Some part of him believed he could trust Oliver more than his father. After that day, he accepted that he could trust no one but himself.
Not his brother. Not his blood. Not the woman who claimed to love him. And now, not even Nora, who abandoned him in a dusty jail cell to head to the wildlife center alone.
That had to be where she’s gone. He would only hold her back. Maybe he can’t even blame her for shucking him like trash. Maybe he shouldn’t be devastated even as his heart twists like the parts of his skull that rub together. She is better off without him anyway. He would rather she make it out of this alive than stay back to tend to him.
But god, the ache in his chest is almost worse than the one splitting his head open. He remembers the warmth of her palm against his cheek, the way she scolded him in that quiet, fiercevoice about smashing his skull against the wall. Especially the way she had looked at him like he was worth something more than money or the lifestyle he could offer to anyone who latched on. For the first time in his cursed life, he had almost believed it.
He lets out a groan, rolling until he falls from the bed onto the floor, dragging himself toward the cinder block wall. If she’s gone, then he has no reason left to stay either. He isn’t breaking a promise if she isn’t here to check that he kept his word. So he lays a hand on the cool wall, presses his face there as his head breaks apart from the inside out, and tears stream down his cheeks so hot they burn.
At least she won’t find him after. At least he won’t turn into one of those things.
He only wishes for the sweet sound of her voice one more time. To feel the soft touch of her hand or the gentle caress of her arms as she holds him. It’s weakness that his father would insist he let go of, but nothing matters now and so he replays their interactions best he can through waves of nausea, pulls his head back, and slams it into the wall once, twice, three times in a rhythmic swing that finally cuts through the pain in a blissful all all-encompassing wave of relief.
It’s only when his vision blackens instead of blurs that he sees her again.
Chapter 15
From the moment she woke up in the middle of a plane crash, Theo has been by her side. Nora hasn’t had to face a single second of this ordeal alone, and she misses the security of his presence as she creeps down a snow-covered side street in Barrow.
There is a haunting silence that only the crunch of her boots breaks with every step toward the pharmacy. She can do this alone. She has to. He’s counting on her to bring back something strong enough to dull his pain. If she fails…well, if she fails, then she’s not sure how long he’ll last or how long she can keep him from shoving the rifle under his chin.

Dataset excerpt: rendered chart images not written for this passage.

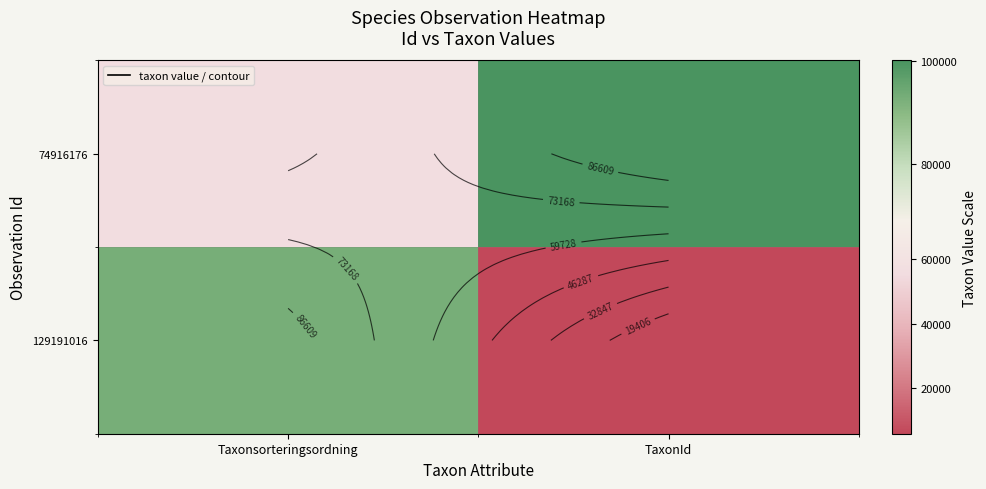

How many series are shown in this chart?

2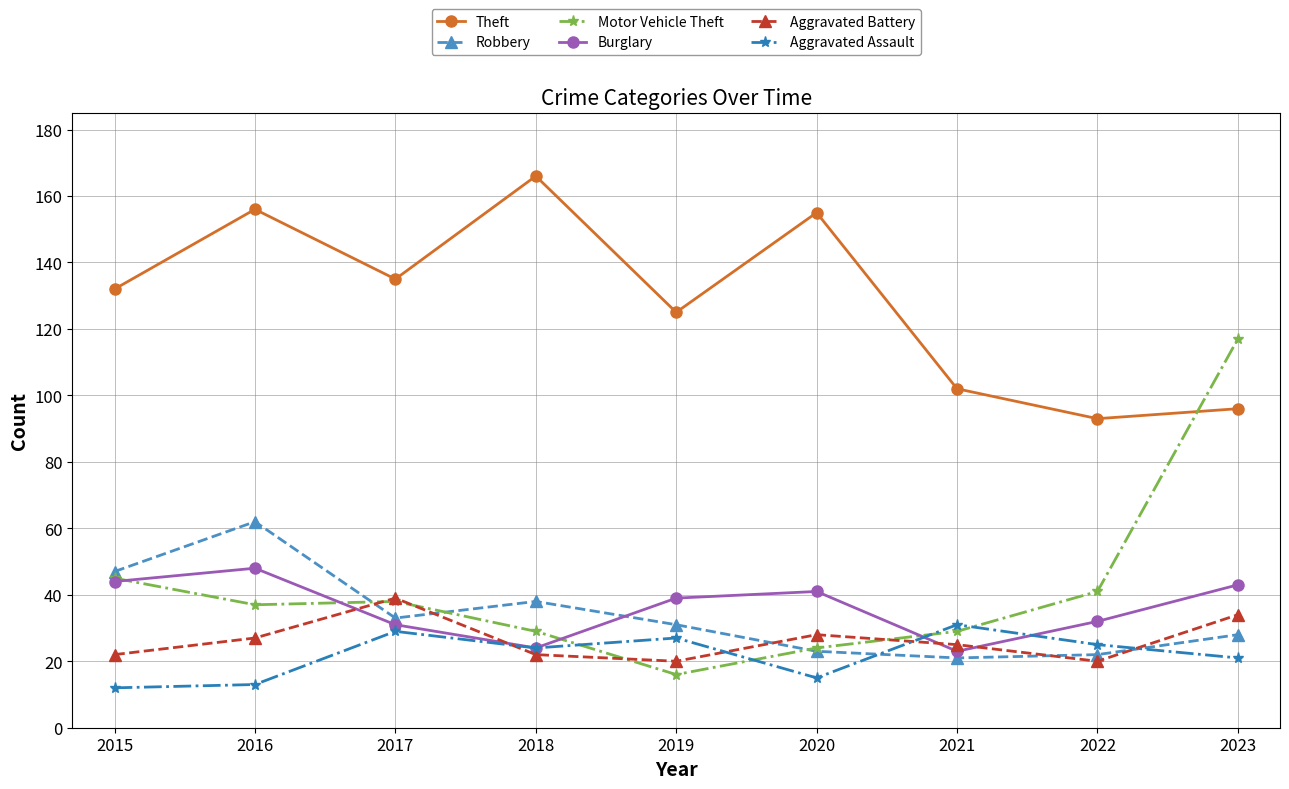

What is the difference between the highest and lowest values at 2020?

140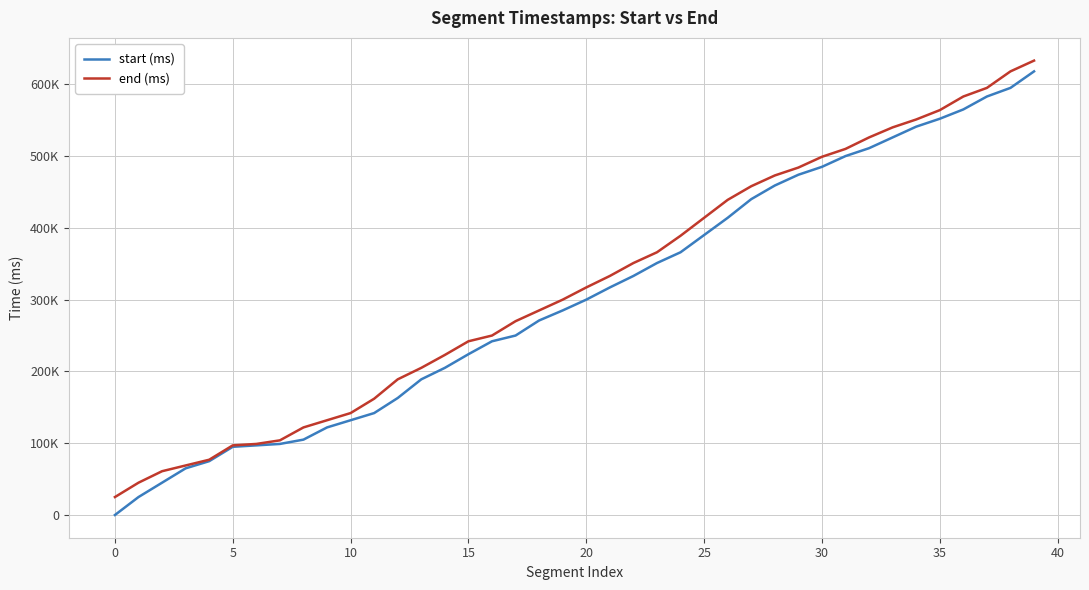

What is the label of the 6th point from the right?

34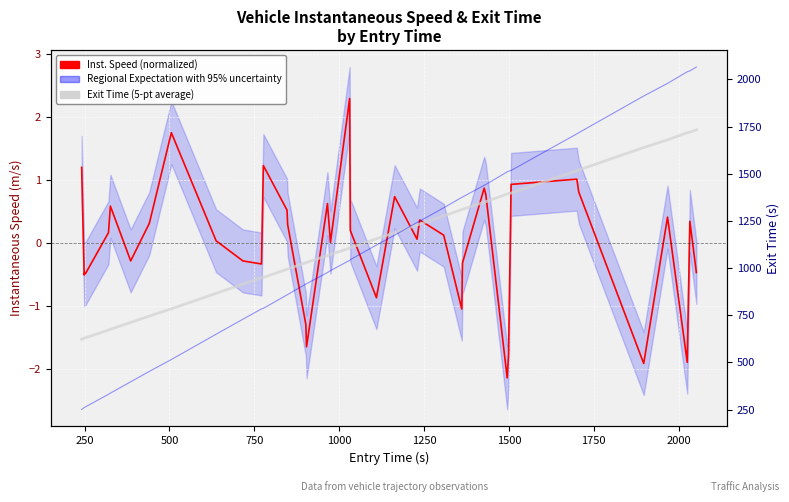

How many data points in Exit Time (5-pt average) are above 0?

19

Nora is no stranger to pain. She has felt plenty herself over the years, both physical and emotional, but whatever Theo is feeling now is something more akin to torture. He hasn’t let on that it could get this bad, and now that they’re in the thick of it, she only hopes they can make it out the other side.

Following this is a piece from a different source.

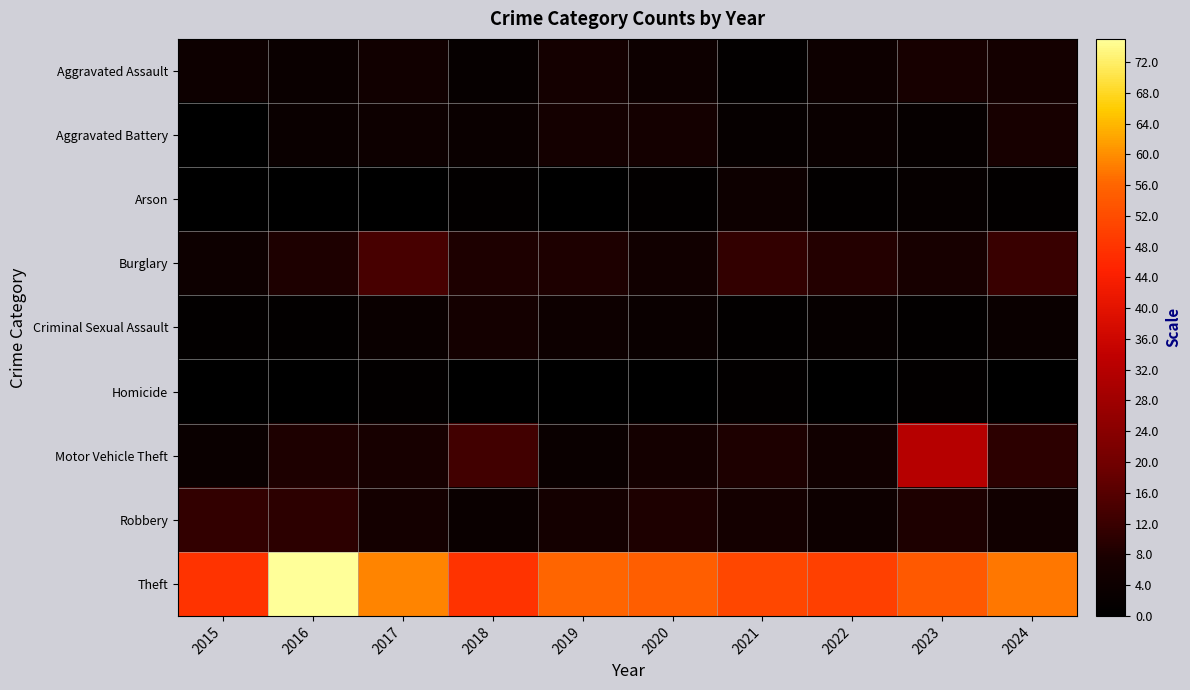

Which series has the largest total across all categories?

Theft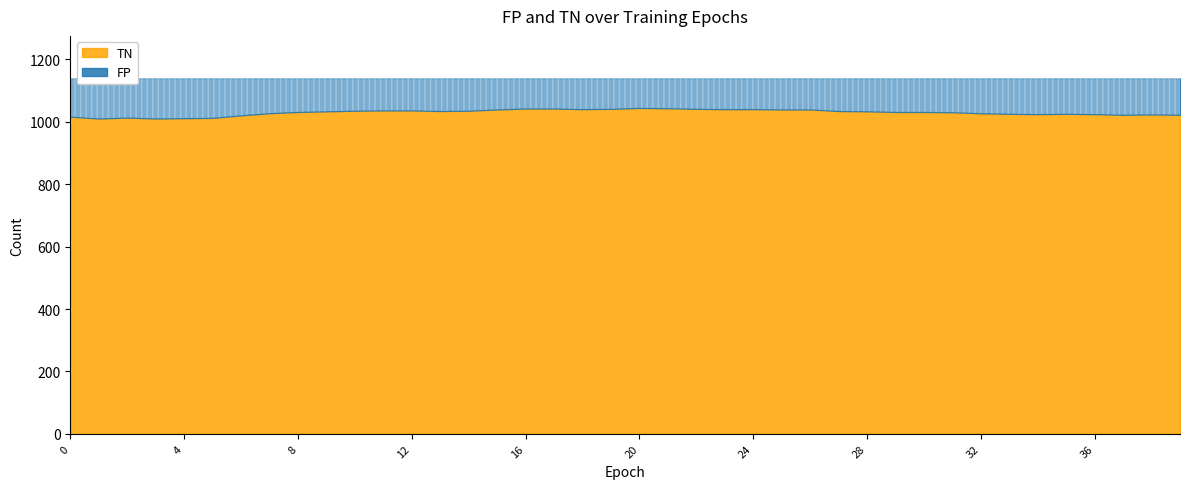

Where is the first local minimum for FP?

2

She would miss him if he were gone. She would mourn him. That’s unacceptable because she’s all out of space in her heart to mourn anyone ever again. Never mind that when she thinks of him, her heart does a delicate fluttering squeeze that she can’t control. She would miss him because she’s fallen for him, and damn if that isn’t one of the most terrifying decisions her heart has made.
What’s done is done. That decision is what has her alone in a snowstorm, hoping a bear won’t pop out of some nook or cranny to drag her to her death.